Aim: Reproduce each of the records below word for word, changing nothing.

(Entries drawn from a collection)
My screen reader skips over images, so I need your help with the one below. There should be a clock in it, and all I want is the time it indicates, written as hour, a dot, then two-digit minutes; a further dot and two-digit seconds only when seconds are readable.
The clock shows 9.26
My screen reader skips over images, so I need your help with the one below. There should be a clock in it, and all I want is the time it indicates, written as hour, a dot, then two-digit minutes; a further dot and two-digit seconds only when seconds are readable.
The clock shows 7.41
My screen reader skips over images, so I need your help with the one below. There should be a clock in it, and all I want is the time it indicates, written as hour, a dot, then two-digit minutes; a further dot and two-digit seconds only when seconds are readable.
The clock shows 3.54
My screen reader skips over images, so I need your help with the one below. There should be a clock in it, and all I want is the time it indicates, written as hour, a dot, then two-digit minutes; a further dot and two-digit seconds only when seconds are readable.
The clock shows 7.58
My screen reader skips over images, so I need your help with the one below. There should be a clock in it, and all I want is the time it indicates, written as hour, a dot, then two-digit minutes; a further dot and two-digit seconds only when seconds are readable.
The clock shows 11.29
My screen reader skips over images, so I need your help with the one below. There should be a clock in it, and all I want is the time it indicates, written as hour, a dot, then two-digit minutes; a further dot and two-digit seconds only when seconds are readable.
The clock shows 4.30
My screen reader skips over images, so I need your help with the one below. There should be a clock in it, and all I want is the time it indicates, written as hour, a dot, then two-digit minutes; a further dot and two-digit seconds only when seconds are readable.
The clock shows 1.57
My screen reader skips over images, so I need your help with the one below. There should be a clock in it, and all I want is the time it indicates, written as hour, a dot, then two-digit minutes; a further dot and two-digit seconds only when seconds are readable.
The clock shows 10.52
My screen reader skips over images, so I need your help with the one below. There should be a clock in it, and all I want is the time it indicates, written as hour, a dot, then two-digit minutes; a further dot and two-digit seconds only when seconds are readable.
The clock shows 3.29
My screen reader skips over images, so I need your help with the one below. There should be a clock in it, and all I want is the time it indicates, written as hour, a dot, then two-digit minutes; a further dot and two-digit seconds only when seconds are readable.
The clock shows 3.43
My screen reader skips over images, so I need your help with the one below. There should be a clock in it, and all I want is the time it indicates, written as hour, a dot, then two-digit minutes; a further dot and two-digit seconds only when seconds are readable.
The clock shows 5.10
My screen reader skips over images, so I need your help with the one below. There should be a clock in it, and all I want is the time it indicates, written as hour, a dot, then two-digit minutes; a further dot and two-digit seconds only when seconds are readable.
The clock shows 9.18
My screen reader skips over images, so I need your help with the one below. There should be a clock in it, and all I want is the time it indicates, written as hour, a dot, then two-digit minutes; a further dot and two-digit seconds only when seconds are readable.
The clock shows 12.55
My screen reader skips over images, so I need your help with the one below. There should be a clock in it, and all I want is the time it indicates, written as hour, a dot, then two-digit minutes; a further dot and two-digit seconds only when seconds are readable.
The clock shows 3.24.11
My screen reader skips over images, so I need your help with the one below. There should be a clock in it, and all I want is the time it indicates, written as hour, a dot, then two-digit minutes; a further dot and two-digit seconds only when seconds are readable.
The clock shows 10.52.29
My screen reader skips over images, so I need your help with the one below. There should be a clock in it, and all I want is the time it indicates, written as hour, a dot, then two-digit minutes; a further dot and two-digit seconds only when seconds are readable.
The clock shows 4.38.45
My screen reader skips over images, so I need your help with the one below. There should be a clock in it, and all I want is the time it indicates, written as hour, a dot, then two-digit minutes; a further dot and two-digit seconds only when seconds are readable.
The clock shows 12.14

Task response:
My screen reader skips over images, so I need your help with the one below. There should be a clock in it, and all I want is the time it indicates, written as hour, a dot, then two-digit minutes; a further dot and two-digit seconds only when seconds are readable.
The clock shows 9.26
My screen reader skips over images, so I need your help with the one below. There should be a clock in it, and all I want is the time it indicates, written as hour, a dot, then two-digit minutes; a further dot and two-digit seconds only when seconds are readable.
The clock shows 7.41
My screen reader skips over images, so I need your help with the one below. There should be a clock in it, and all I want is the time it indicates, written as hour, a dot, then two-digit minutes; a further dot and two-digit seconds only when seconds are readable.
The clock shows 3.54
My screen reader skips over images, so I need your help with the one below. There should be a clock in it, and all I want is the time it indicates, written as hour, a dot, then two-digit minutes; a further dot and two-digit seconds only when seconds are readable.
The clock shows 7.58
My screen reader skips over images, so I need your help with the one below. There should be a clock in it, and all I want is the time it indicates, written as hour, a dot, then two-digit minutes; a further dot and two-digit seconds only when seconds are readable.
The clock shows 11.29
My screen reader skips over images, so I need your help with the one below. There should be a clock in it, and all I want is the time it indicates, written as hour, a dot, then two-digit minutes; a further dot and two-digit seconds only when seconds are readable.
The clock shows 4.30
My screen reader skips over images, so I need your help with the one below. There should be a clock in it, and all I want is the time it indicates, written as hour, a dot, then two-digit minutes; a further dot and two-digit seconds only when seconds are readable.
The clock shows 1.57
My screen reader skips over images, so I need your help with the one below. There should be a clock in it, and all I want is the time it indicates, written as hour, a dot, then two-digit minutes; a further dot and two-digit seconds only when seconds are readable.
The clock shows 10.52
My screen reader skips over images, so I need your help with the one below. There should be a clock in it, and all I want is the time it indicates, written as hour, a dot, then two-digit minutes; a further dot and two-digit seconds only when seconds are readable.
The clock shows 3.29
My screen reader skips over images, so I need your help with the one below. There should be a clock in it, and all I want is the time it indicates, written as hour, a dot, then two-digit minutes; a further dot and two-digit seconds only when seconds are readable.
The clock shows 3.43
My screen reader skips over images, so I need your help with the one below. There should be a clock in it, and all I want is the time it indicates, written as hour, a dot, then two-digit minutes; a further dot and two-digit seconds only when seconds are readable.
The clock shows 5.10
My screen reader skips over images, so I need your help with the one below. There should be a clock in it, and all I want is the time it indicates, written as hour, a dot, then two-digit minutes; a further dot and two-digit seconds only when seconds are readable.
The clock shows 9.18
My screen reader skips over images, so I need your help with the one below. There should be a clock in it, and all I want is the time it indicates, written as hour, a dot, then two-digit minutes; a further dot and two-digit seconds only when seconds are readable.
The clock shows 12.55
My screen reader skips over images, so I need your help with the one below. There should be a clock in it, and all I want is the time it indicates, written as hour, a dot, then two-digit minutes; a further dot and two-digit seconds only when seconds are readable.
The clock shows 3.24.11
My screen reader skips over images, so I need your help with the one below. There should be a clock in it, and all I want is the time it indicates, written as hour, a dot, then two-digit minutes; a further dot and two-digit seconds only when seconds are readable.
The clock shows 10.52.29
My screen reader skips over images, so I need your help with the one below. There should be a clock in it, and all I want is the time it indicates, written as hour, a dot, then two-digit minutes; a further dot and two-digit seconds only when seconds are readable.
The clock shows 4.38.45
My screen reader skips over images, so I need your help with the one below. There should be a clock in it, and all I want is the time it indicates, written as hour, a dot, then two-digit minutes; a further dot and two-digit seconds only when seconds are readable.
The clock shows 12.14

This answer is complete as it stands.